Of the entries below, restate word for word only the section that runs from the line with "9: (695, 579, 0.88)" to the line with "23: (604, 624, 1.04)", counting both ends.

[Data items]
+++

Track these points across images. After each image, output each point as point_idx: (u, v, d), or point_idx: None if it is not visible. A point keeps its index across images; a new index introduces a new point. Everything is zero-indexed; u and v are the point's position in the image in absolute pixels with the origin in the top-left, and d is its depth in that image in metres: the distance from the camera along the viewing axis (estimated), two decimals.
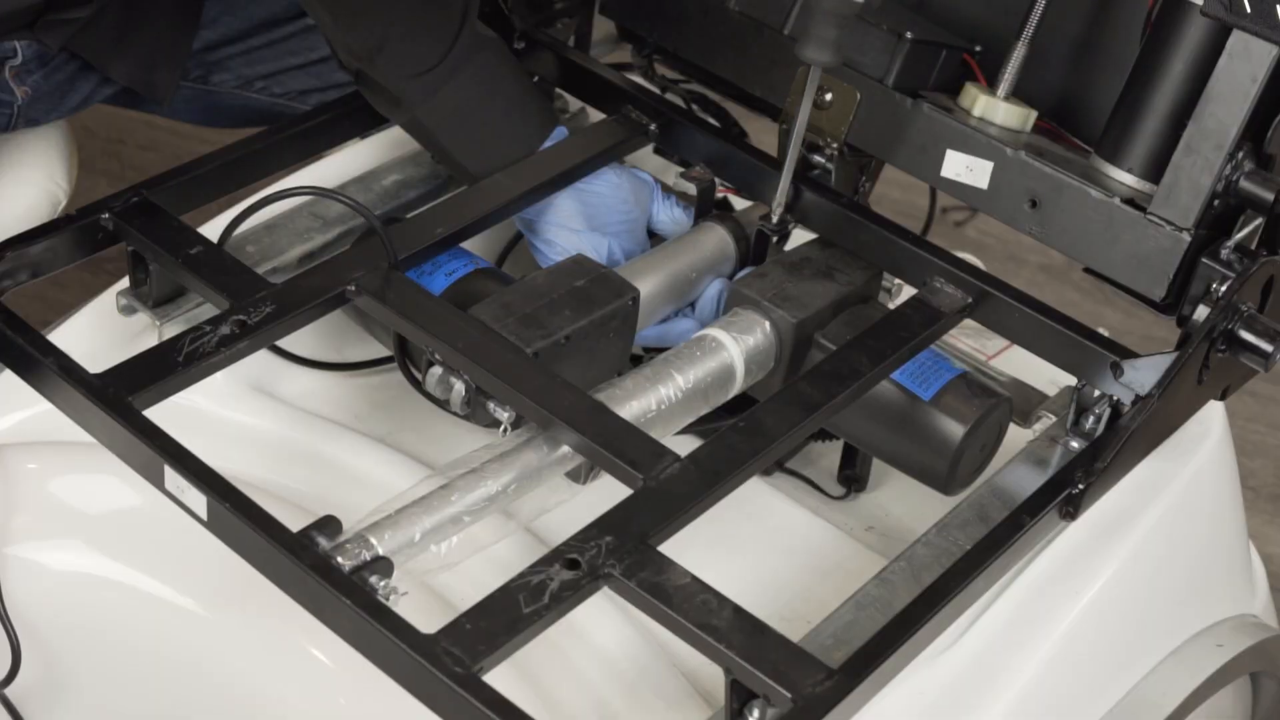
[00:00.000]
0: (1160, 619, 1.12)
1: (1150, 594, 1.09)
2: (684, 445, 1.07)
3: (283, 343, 1.15)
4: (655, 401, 1.03)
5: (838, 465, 1.22)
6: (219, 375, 1.00)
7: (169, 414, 0.95)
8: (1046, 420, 1.10)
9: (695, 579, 0.88)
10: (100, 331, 1.13)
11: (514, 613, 0.85)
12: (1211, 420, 1.11)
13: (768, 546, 1.17)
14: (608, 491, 0.96)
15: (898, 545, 1.17)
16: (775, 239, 1.16)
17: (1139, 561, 1.05)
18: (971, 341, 1.32)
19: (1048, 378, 1.24)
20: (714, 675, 1.05)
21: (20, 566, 1.09)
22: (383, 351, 1.23)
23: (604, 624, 1.04)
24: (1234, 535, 1.19)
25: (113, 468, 1.07)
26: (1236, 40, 1.02)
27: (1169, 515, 1.07)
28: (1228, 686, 1.17)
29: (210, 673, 1.07)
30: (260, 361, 1.16)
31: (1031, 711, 1.01)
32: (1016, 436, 1.12)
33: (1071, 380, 1.27)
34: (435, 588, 1.05)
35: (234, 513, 0.88)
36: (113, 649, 1.09)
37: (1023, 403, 1.12)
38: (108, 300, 1.13)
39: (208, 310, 1.09)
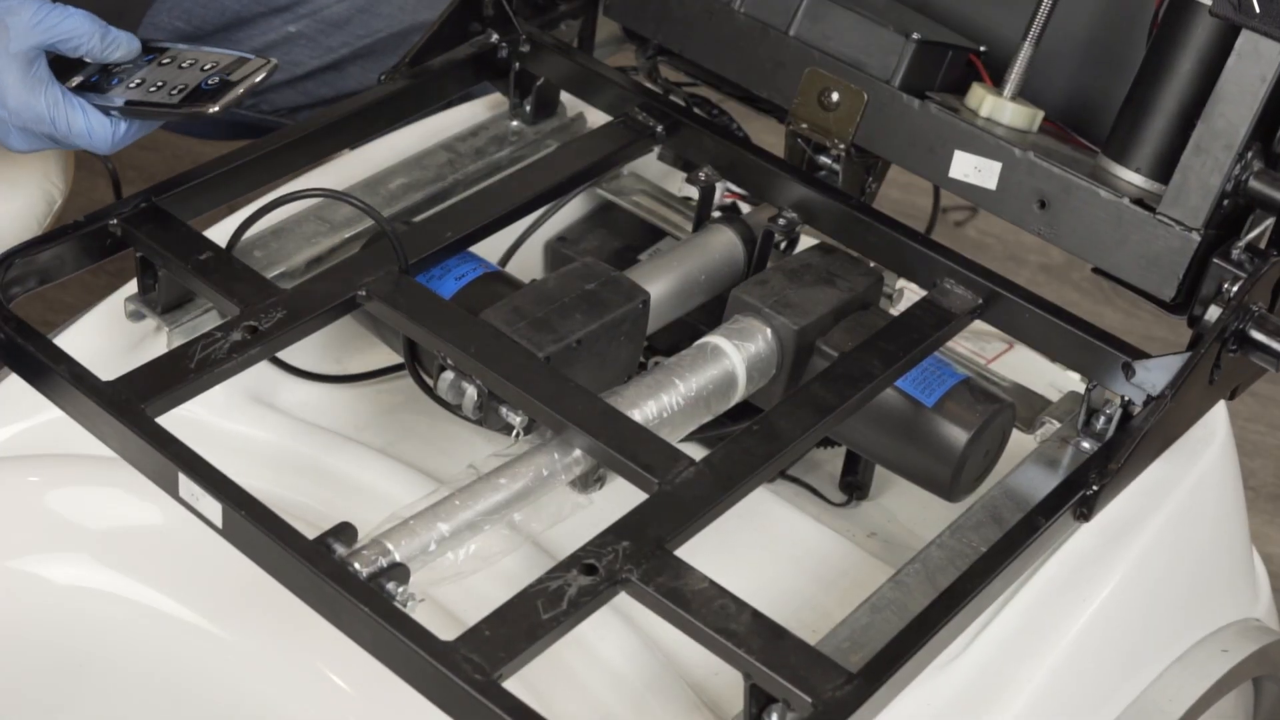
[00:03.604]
0: (1166, 624, 1.12)
1: (1157, 599, 1.09)
2: (687, 453, 1.07)
3: (283, 353, 1.14)
4: (658, 409, 1.02)
5: (839, 472, 1.22)
6: (218, 386, 1.00)
7: (169, 425, 0.94)
8: (1050, 426, 1.10)
9: (713, 583, 0.88)
10: (105, 337, 1.13)
11: (533, 619, 0.85)
12: (1216, 422, 1.11)
13: (772, 554, 1.16)
14: (607, 501, 0.97)
15: (901, 552, 1.17)
16: (783, 245, 1.15)
17: (1146, 566, 1.05)
18: (970, 345, 1.32)
19: (1047, 381, 1.24)
20: (721, 685, 1.06)
21: (22, 580, 1.08)
22: (384, 361, 1.22)
23: (608, 636, 1.04)
24: (1237, 538, 1.19)
25: (117, 480, 1.06)
26: (1245, 40, 1.02)
27: (1175, 519, 1.07)
28: (1231, 691, 1.17)
29: (220, 693, 1.06)
30: (259, 371, 1.16)
31: None
32: (1019, 442, 1.12)
33: (1073, 383, 1.27)
34: (438, 599, 1.04)
35: (250, 520, 0.88)
36: (118, 666, 1.08)
37: (1025, 408, 1.12)
38: (112, 305, 1.13)
39: (215, 316, 1.09)
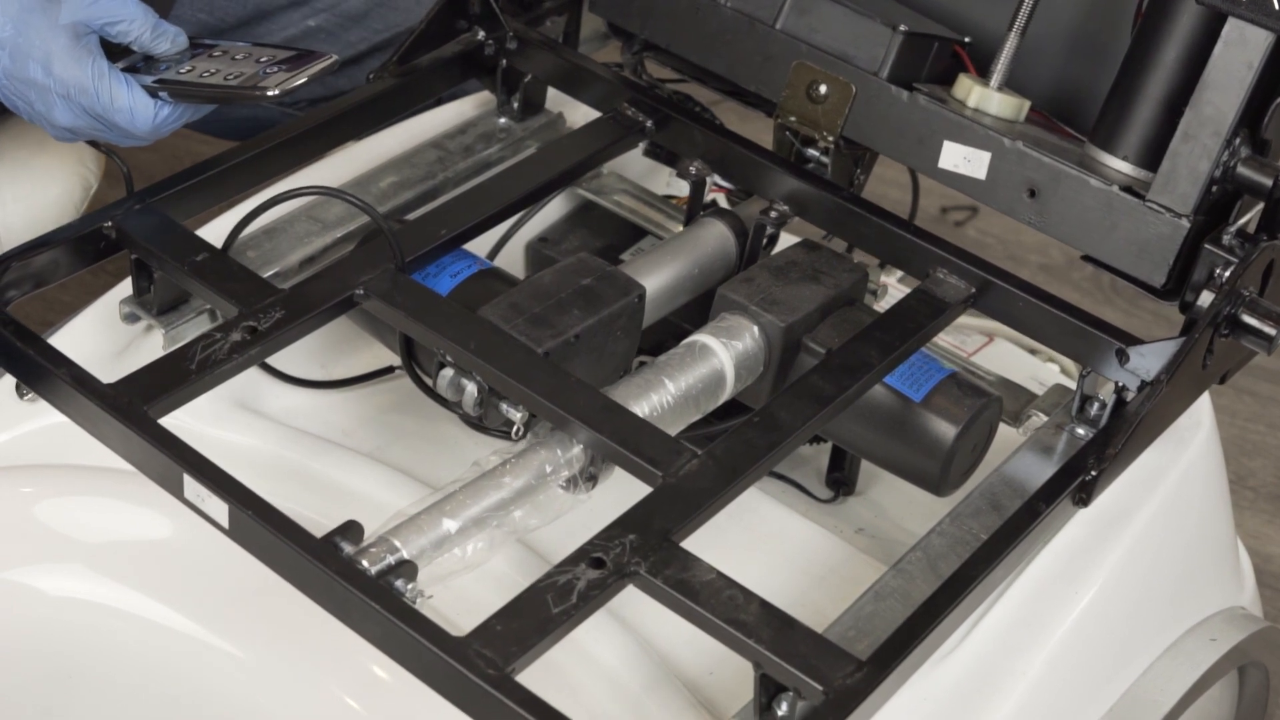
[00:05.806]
0: (1158, 613, 1.13)
1: (1149, 588, 1.10)
2: None
3: (269, 357, 1.14)
4: (649, 408, 1.02)
5: (826, 468, 1.22)
6: (206, 393, 0.99)
7: None
8: (1037, 419, 1.11)
9: (721, 574, 0.89)
10: (97, 340, 1.12)
11: (543, 613, 0.85)
12: (1201, 411, 1.12)
13: (761, 551, 1.16)
14: (601, 496, 0.97)
15: (889, 547, 1.17)
16: (765, 241, 1.16)
17: (1139, 555, 1.06)
18: (951, 338, 1.32)
19: (1028, 373, 1.25)
20: (717, 685, 1.05)
21: (14, 591, 1.07)
22: (369, 364, 1.22)
23: (603, 638, 1.04)
24: (1224, 526, 1.20)
25: (111, 490, 1.06)
26: (1232, 28, 1.03)
27: (1166, 507, 1.08)
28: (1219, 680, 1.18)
29: (215, 703, 1.06)
30: (246, 377, 1.15)
31: (1034, 715, 1.01)
32: (1005, 437, 1.12)
33: (1054, 375, 1.28)
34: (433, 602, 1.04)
35: (257, 520, 0.88)
36: (111, 677, 1.07)
37: (1011, 401, 1.13)
38: (102, 308, 1.12)
39: (209, 318, 1.08)
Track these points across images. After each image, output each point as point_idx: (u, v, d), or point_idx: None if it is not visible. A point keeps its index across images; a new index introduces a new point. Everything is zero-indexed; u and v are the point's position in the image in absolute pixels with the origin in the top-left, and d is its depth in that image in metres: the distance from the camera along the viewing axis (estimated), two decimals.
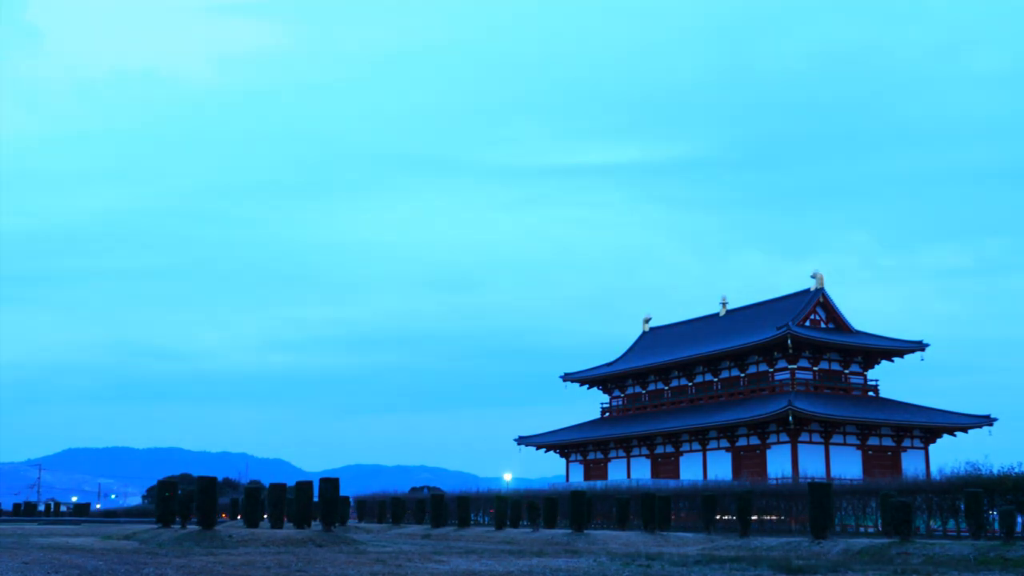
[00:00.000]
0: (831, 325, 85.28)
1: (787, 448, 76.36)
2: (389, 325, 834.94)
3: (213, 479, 36.18)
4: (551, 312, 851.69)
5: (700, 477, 79.65)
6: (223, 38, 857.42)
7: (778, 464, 75.26)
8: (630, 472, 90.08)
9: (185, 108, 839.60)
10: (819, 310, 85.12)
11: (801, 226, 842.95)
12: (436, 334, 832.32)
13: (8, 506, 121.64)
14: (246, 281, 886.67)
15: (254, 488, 41.27)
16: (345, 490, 52.96)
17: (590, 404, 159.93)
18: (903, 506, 30.65)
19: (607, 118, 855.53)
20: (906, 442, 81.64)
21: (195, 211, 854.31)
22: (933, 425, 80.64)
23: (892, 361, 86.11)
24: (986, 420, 79.67)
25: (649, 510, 43.94)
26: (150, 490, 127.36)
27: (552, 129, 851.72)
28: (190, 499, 40.29)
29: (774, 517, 52.47)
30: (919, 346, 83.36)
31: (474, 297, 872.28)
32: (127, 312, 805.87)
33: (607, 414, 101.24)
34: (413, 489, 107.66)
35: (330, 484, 39.22)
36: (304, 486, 41.15)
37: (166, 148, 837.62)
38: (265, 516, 43.60)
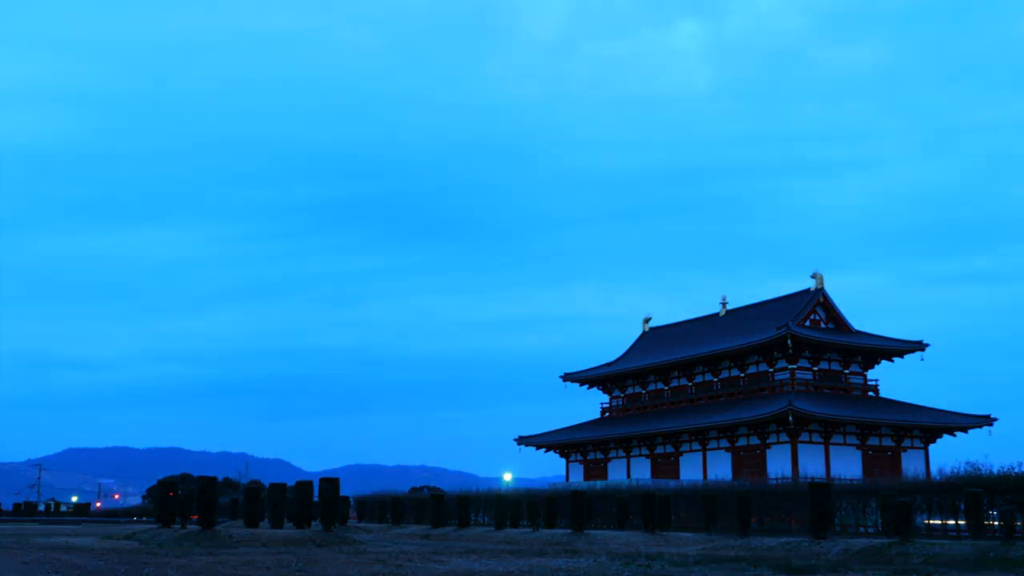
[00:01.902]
0: (831, 325, 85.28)
1: (787, 448, 76.36)
2: (264, 337, 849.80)
3: (213, 479, 36.19)
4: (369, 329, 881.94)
5: (700, 477, 79.62)
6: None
7: (778, 464, 75.21)
8: (630, 472, 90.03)
9: None
10: (819, 310, 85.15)
11: (540, 255, 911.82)
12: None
13: (8, 506, 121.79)
14: (92, 300, 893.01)
15: (254, 488, 41.25)
16: (345, 490, 52.86)
17: (590, 404, 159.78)
18: (903, 506, 30.65)
19: (253, 166, 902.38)
20: (906, 442, 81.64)
21: None
22: (933, 425, 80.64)
23: (892, 361, 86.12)
24: (986, 420, 79.66)
25: (649, 510, 43.92)
26: (150, 490, 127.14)
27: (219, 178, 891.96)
28: (190, 499, 40.30)
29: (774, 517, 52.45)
30: (919, 346, 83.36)
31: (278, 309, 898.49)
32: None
33: (607, 414, 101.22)
34: (413, 489, 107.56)
35: (330, 484, 39.23)
36: (304, 486, 41.17)
37: None
38: (265, 516, 43.59)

+++

▸ **Answer to this task**
9: (695, 579, 0.88)
10: (100, 331, 1.13)
11: (514, 613, 0.85)
12: (1211, 420, 1.11)
13: (768, 546, 1.17)
14: (608, 491, 0.96)
15: (898, 545, 1.17)
16: (775, 239, 1.16)
17: (1139, 561, 1.05)
18: (971, 341, 1.32)
19: (1048, 378, 1.24)
20: (714, 675, 1.05)
21: (20, 566, 1.09)
22: (383, 351, 1.23)
23: (604, 624, 1.04)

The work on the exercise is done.